Bedeutung des Begriffs „Neutralität“: Legal, egal, klimaneutral
Alle wollen Emissionen reduzieren. Aber was heißt Klimaneutralität genau? Man kann es sich leicht machen – oder der Realität ins Gesicht blicken.
U nsere Schweizer FreundInnen habe ich oft beneidet. Nicht nur um ihre glasklaren Bergseen und manchmal um ihre direkte Demokratie, sondern auch um ihre Chance auf einen argumentativen Notausgang: Ski-Abfahrt oder Langlauf? Anreise per Auto oder Zug? Abends Spaghetti oder Risotto? „Wir halten uns da raus“, sagen die EidgenossInnen dann gern, „wir sind neutral.“
Das hilft natürlich nicht. Aber in der Klimadebatte findet man das inzwischen toll: Jedes Buch, jeder Kongress, jede Kreuzfahrt, alles „klimaneutral“. Sogar dieses Land und dieser Kontinent wollen bis 2050 „treibhausgasneutral“ sein. Die Regierung hat das entschieden, Bundestag und -rat haben es beschlossen. Was es bedeutet, weiß allerdings niemand. Und wie sehr das unser tägliches Leben auf den Kopf stellen wird, ahnen nur wenige Mutige.
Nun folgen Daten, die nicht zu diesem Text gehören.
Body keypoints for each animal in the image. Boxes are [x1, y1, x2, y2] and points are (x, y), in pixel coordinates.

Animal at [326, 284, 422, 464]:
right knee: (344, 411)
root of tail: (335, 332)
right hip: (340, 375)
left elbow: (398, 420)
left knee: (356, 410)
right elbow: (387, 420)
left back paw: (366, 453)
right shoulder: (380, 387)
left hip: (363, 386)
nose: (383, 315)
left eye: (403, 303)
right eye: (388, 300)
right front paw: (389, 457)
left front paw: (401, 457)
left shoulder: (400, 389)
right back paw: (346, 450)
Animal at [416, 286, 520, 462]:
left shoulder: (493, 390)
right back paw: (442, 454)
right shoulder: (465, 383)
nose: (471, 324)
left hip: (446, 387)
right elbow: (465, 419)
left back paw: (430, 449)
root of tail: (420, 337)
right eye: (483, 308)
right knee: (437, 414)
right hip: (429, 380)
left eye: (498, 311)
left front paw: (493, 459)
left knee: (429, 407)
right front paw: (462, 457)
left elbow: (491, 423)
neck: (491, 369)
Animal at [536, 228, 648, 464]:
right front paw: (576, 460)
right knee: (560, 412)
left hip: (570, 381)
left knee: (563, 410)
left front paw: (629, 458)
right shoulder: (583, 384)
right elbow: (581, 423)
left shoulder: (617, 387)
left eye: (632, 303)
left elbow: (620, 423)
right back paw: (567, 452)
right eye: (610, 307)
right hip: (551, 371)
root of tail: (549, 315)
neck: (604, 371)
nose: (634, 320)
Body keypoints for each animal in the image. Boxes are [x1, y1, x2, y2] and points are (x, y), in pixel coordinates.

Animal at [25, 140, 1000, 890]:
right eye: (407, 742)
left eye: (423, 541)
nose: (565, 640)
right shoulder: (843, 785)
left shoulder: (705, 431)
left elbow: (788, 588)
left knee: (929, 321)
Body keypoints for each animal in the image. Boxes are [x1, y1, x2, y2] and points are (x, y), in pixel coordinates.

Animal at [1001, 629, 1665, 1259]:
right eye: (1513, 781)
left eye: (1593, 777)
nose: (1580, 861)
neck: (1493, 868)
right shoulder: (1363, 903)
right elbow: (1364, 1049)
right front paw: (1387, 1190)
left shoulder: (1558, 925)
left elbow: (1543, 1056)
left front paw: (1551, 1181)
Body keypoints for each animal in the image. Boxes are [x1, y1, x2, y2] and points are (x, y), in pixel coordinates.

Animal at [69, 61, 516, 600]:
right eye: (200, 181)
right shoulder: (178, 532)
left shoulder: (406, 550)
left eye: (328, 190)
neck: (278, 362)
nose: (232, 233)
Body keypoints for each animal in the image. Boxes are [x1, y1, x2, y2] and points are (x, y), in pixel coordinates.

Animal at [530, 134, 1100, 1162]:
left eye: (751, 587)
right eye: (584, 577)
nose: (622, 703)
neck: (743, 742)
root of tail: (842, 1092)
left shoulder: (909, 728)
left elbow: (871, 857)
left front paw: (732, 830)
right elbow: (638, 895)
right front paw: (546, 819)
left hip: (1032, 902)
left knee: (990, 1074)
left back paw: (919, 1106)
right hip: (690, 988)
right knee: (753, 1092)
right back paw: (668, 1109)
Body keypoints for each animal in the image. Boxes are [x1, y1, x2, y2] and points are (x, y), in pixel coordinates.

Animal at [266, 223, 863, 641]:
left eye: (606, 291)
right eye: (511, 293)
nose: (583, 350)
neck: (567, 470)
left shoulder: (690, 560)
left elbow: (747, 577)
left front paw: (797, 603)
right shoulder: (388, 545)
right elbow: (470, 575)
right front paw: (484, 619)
Viele bisherige Konzepte klingen mehr so nach Gruselthriller. Der Bericht der Agora-Thinktanks und der Stiftung Klimaneutralität war also dringend nötig.
Denn dass der Klimawandel irgendwie ein Problem ist, haben inzwischen alle begriffen, die nicht in den US Supreme Court berufen werden wollen. Aber dass die Lösung darin bestehen soll, möglichst bald nur noch so viele Treibhausgase in die Luft zu pusten, wie man einlagern kann, etwa in Bäumen, ist unklar.
Und daher schneidert sich gerade jede Stadt, jedes Land, jede Behörde und jedes Unternehmen seine eigene Idee von „Klimaneutralität“: Alle eigenen Emissionen runter auf null? Was ist mit Zulieferern? Oder nur die Hälfte einsparen und den Rest per CO2-Lizenzen „kompensieren“? Und rechnen wir nur Kohlendioxid und lassen Methan, Lachgas und andere Treibhausgase unter den Tisch fallen (das nennen wir dann „CO2-neutral“, und keiner merkt den Unterschied), um die Bauern zu erfreuen?
Ähnlich schwammig wie „Nachhaltigkeit“
Was „Klimaneutralität“ ist und wie sie aussieht, wird inzwischen ähnlich schwammig wie „Nachhaltigkeit“. Deshalb lieben jetzt auch alle den Begriff – er klingt ja auch zu gut und klinisch sauber. Neutral sein heißt: Wir machen uns die Hände nicht schmutzig. Neutralseife ist gut für die Umwelt. Neutral heißt: weder gut noch böse; wir sind stets dabei, aber nie verantwortlich. Wir beurteilen alles von einem objektiven Standpunkt aus. Wir halten uns raus und verdienen damit gutes Geld – wie die Schweiz.
Neutral heißt aber auch: mir doch egal. So meint es Amy Coney Barrett, erzkonservative Richterin auf dem Weg in den Obersten US-Gerichtshof. Weil sie „keine Wissenschaftlerin“ sei, leiste sie sich keine „Meinung bei einer sehr umstrittenen Frage“. Neutral kann also auch bedeuten: zu feige, um die Realität zu sehen.
Das ist das Problem mit der „Klimaneutralität“. Die Bezeichnung suggeriert Raushalten, Abstand, Abwarten, Zurückhaltung. Motto: Legal, egal, klimaneutral. Dabei brauchen wir genau das Gegenteil: Einmischen, Anpacken, klare Entscheidungen treffen, volle Kanne loslegen. Wer den ganzen Wahnsinn aus vornehmer Distanz betrachtet, wird nie klimaneutral.